:: Provided records ::

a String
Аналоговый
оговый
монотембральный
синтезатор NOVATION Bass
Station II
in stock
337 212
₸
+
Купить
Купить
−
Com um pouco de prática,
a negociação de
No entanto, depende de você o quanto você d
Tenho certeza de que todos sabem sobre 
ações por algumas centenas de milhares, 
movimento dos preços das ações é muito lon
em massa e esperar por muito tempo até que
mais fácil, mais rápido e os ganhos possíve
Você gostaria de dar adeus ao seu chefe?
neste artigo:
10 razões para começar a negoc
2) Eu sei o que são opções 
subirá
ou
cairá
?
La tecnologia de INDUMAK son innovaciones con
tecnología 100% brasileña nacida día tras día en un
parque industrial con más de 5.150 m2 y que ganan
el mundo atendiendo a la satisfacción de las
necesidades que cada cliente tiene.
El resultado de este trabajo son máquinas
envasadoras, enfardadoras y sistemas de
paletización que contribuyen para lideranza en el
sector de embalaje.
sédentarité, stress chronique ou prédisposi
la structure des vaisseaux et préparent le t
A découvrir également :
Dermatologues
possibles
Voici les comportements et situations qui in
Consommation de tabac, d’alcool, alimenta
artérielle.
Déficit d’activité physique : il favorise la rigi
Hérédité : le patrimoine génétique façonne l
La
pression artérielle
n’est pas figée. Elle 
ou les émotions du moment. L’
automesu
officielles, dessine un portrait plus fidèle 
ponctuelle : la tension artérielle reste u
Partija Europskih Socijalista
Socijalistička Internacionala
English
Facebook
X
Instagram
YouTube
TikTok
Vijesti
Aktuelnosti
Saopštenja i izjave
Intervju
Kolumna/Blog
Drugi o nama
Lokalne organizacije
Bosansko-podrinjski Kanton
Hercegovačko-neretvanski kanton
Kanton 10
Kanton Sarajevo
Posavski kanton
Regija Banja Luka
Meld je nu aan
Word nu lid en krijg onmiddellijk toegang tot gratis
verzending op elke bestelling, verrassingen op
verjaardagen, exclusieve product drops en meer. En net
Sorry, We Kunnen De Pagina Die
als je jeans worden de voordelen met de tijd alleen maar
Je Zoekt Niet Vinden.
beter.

:::

### Directions
Within the listing above, the lines holding "muito" should be counted. Give only the number.

### Answer box
2